Last week I had the misfortune to have a hard drive fail on the dedicated computer that runs the business side (emails, Quick books, etc.).  It was NOT the medical side.  I was flummoxed to say the least.  I had to keep telling myself that there were ways around not having the financial and email data while the computer was being replaced.  And since I back up religiously, my data wasn’t really “lost”.   But it has been a pain to look up the dozens of passwords to log onto websites, banks, vendors, email accounts.

My computer is now replaced, working again, and life goes on.  I didn’t want to think of myself as one of those “addicted” to technology, but it sure makes life easier when you can just log on and it remembers all those accounts and passwords.

What does this have to do with veterinary medicine?  It is my promise to my clients that their data and their pet’s data are safe and backed up 3 ways.  And if you ever travel, move, or seek specialty referral, it is uber  easy for us to email them or print them out.
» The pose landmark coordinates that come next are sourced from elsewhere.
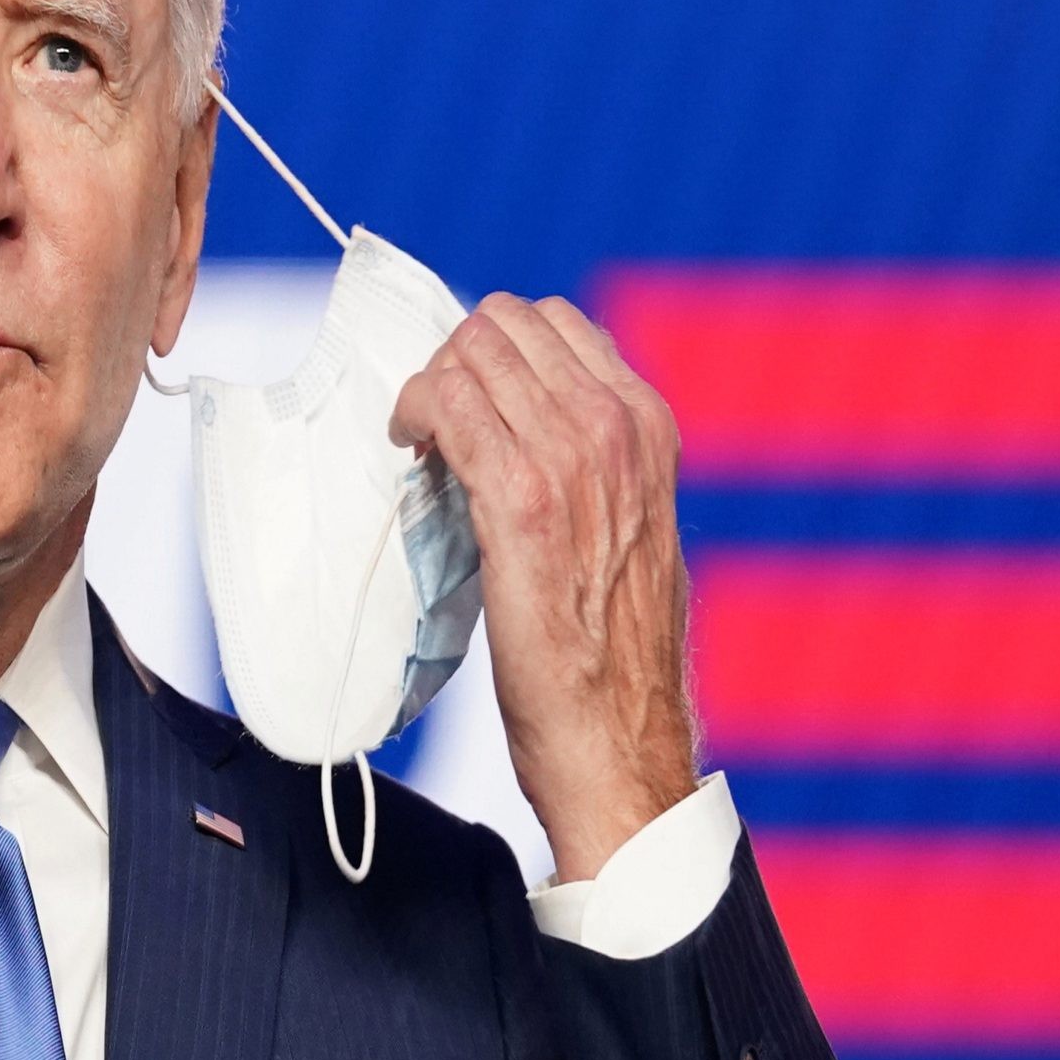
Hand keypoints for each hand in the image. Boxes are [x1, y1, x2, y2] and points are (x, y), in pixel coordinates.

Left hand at [391, 293, 697, 881]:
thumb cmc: (613, 652)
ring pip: (471, 353)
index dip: (495, 353)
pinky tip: (409, 446)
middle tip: (436, 420)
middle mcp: (618, 427)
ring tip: (423, 438)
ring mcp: (572, 456)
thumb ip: (597, 466)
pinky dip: (415, 412)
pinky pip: (447, 404)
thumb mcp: (630, 528)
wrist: (618, 736)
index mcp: (650, 427)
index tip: (471, 400)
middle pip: (505, 324)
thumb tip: (527, 429)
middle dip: (456, 360)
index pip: (555, 323)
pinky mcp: (519, 498)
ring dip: (432, 386)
As we move into 2018, we may be asking if you would like to share an email or phone number to receive texts instead of postcard reminders.  We tried this a few years ago, and most people didn’t want to share their email.  But times keep changing, and we have many ways to reach out to our pet parents.  So please don’t be offended if we ask you again about emails and phone numbers.  We aren’t selling them.  We just want to reach you in the format you would prefer to be contacted in.